Soal Sistem Pemilu 2024 Proporsional Tertutup atau Terbuka, KPU Masih Tunggu Keputusan MK
Ilustrasi surat suara Pemilihan Umum (Pemilu) serentak 2024 yang meliputi Pemilihan Presiden (Pilpres) dan Pemilihan Legislatig (Pileg). (Antara)

Bagikan:

JAKARTA - Ketua Divisi Teknis Komisi Pemilihan Umum (KPU), Idham Holik, memastikan Pemilu 2024 akan kembali menerapkan sistem proporsional terbuka.

Idham menanggapi penolakan delapan partai politik (parpol) parlemen terhadap wacana sistem proporsional tertutup diberlakukan dalam pesta demokrasi lima tahunan.

Idham mengatakan ketentuan Pemilu 2024 masih berdasarkan Pasal 168 ayat (2) UU Nomor 7 Tahun 2017. Dalam ketentuan tersebut, kata dia, sistem pemilu legislatif di Indonesia adalah proposional dengan daftar terbuka.

"Teks norma Pasal 168 ayat (2) UU Nomor 7 Tahun 2017 berbunyi Pemilu untuk memilih anggota DPR, DPRD provinsi, dan DPRD kabupaten/kota dilaksanakan dengan sistem proporsional terbuka," ujar Idham, Senin, 9 Januari.
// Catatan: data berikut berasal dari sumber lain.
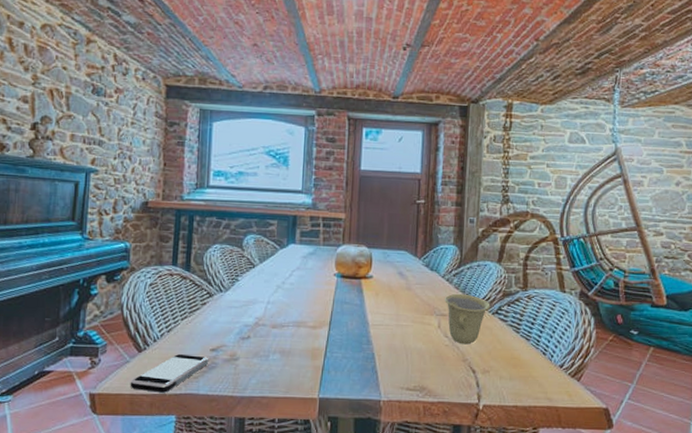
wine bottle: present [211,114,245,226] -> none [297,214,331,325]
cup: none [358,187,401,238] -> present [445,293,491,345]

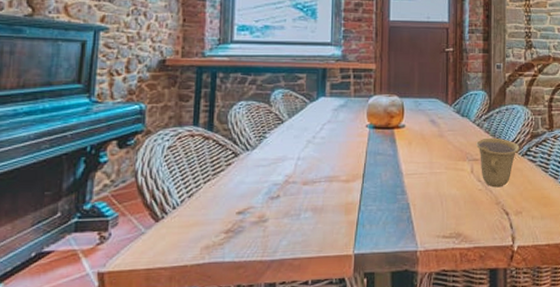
smartphone: present [130,354,208,393] -> none [145,220,234,265]

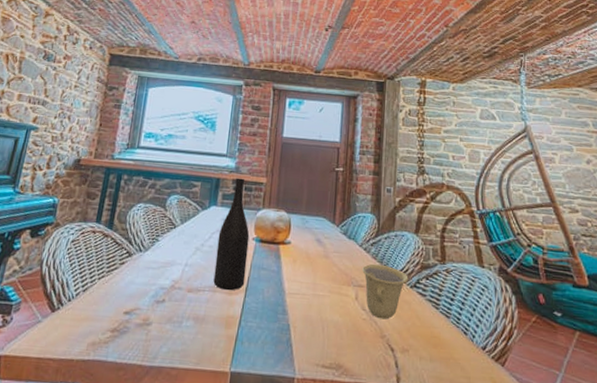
wine bottle: none [329,66,363,179] -> present [213,178,250,291]

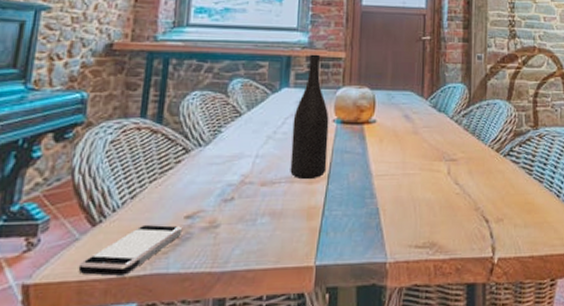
smartphone: none [38,316,121,358] -> present [78,225,181,276]
cup: present [362,263,409,320] -> none [454,135,502,192]

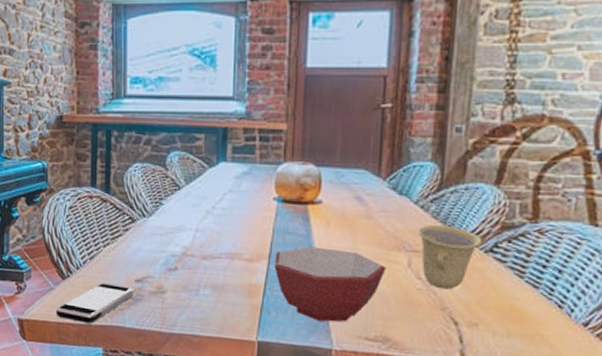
wine bottle: present [290,54,329,180] -> none [230,125,270,258]
bowl: none [333,163,431,235] -> present [274,246,386,322]
cup: none [454,135,502,192] -> present [417,224,483,290]

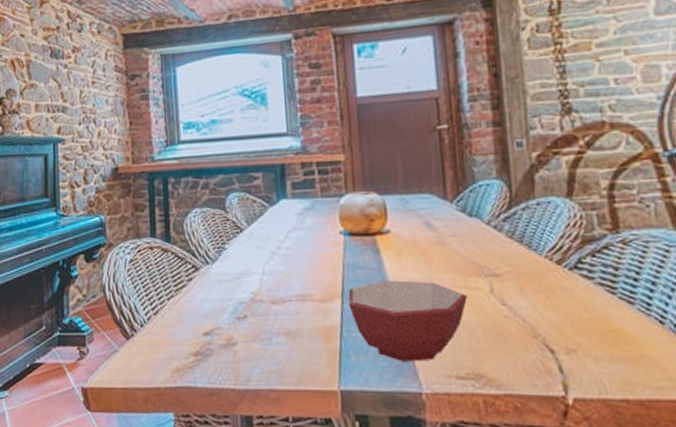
smartphone: present [56,283,133,323] -> none [121,340,202,386]
cup: present [417,224,483,290] -> none [494,244,565,314]

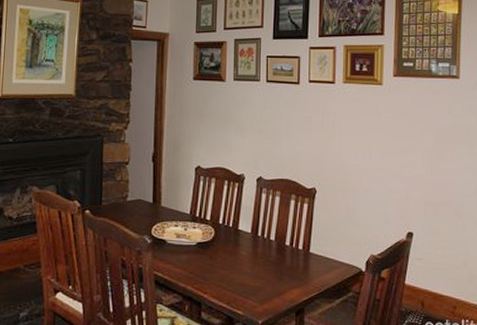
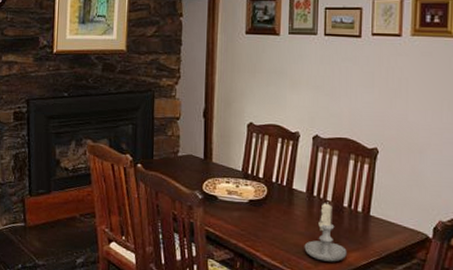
candle: none [250,241,289,300] -> present [304,202,347,262]

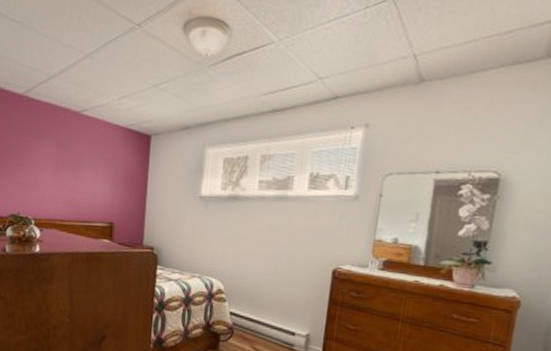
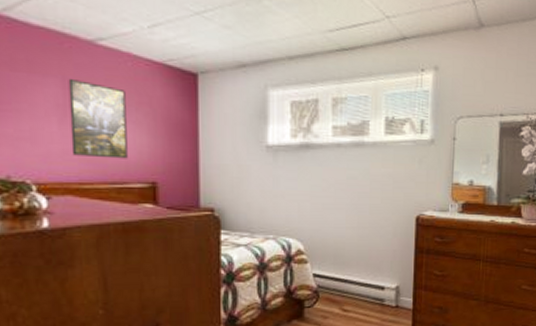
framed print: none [58,140,98,203] -> present [68,78,128,159]

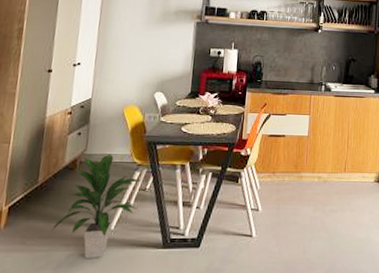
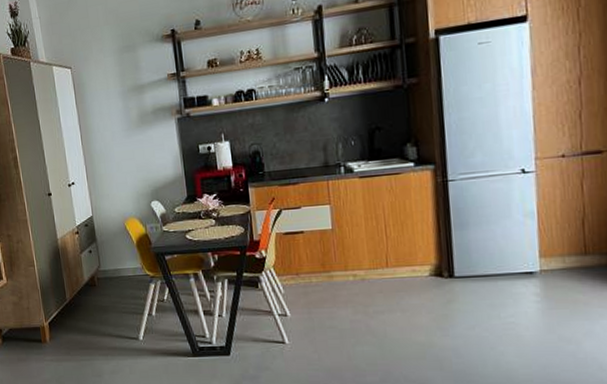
indoor plant: present [52,154,141,259] -> none [89,268,160,367]

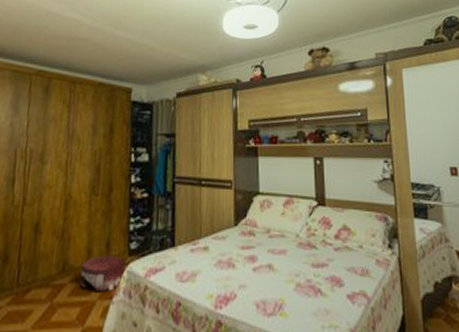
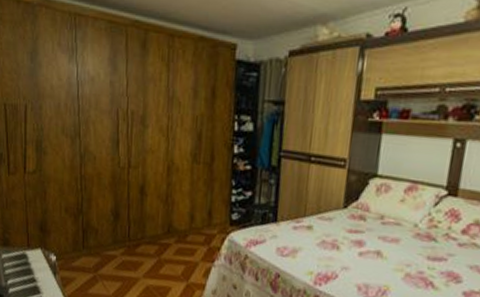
pouf: present [80,255,126,292] -> none [184,222,227,256]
Dia menjelaskan, tahapan Pemilu 2024 dilaksanakan sesuai ketentuan dalam Pasal 3 huruf d Undang-Undang nomor 7 Tahun 2017 juncto Pasal 6 ayat (3) huruf a Peraturan DKPP RI Nomor 2 Tahun 2017. Menurutnya, berkepastian hukum adalah salah satu prinsip penyelenggaraan pemilu.

"Implementasi prinsip tersebut bersifat imperatif dalam mewujudkan penyelenggaraan pemilu yang profesional," jelasnya.

Selanjutnya, kata Idham, dalam konteks prinsip berkepastian hukum dalam penyelenggaraan pemilu, KPU wajib menjalankan apapun keputusan Mahkamah Konstitusi (MK). Mengingat adanya gugatan judical review yang masuk ke MK terkait UU Nomor 7 Tahun 2017 tentang Pemilu.

Hasil uji materi itu apakah akan kembali memberlakukan rakyat mencoblos sendiri wakilnya di parleman atau hanya memilih partai politik di kertas suara akan diputuskan MK pada 17 Januari mendatang.

Hal tersebut, lanjut Idham, sesuai dengan norma dalam Pasal 10 ayat (1) UU Nomor 8 Tahun 2011 yang berbunyi; "Putusan Mahkamah Konstitusi bersifat final, yakni putusan Mahkamah Konstitusi langsung memperoleh kekuatan hukum tetap sejak diucapkan dan tidak ada upaya hukum yang dapat ditempuh. Sifat final dalam putusan Mahkamah Konstitusi dalam Undang-Undang ini mencakup pula kekuatan hukum mengikat."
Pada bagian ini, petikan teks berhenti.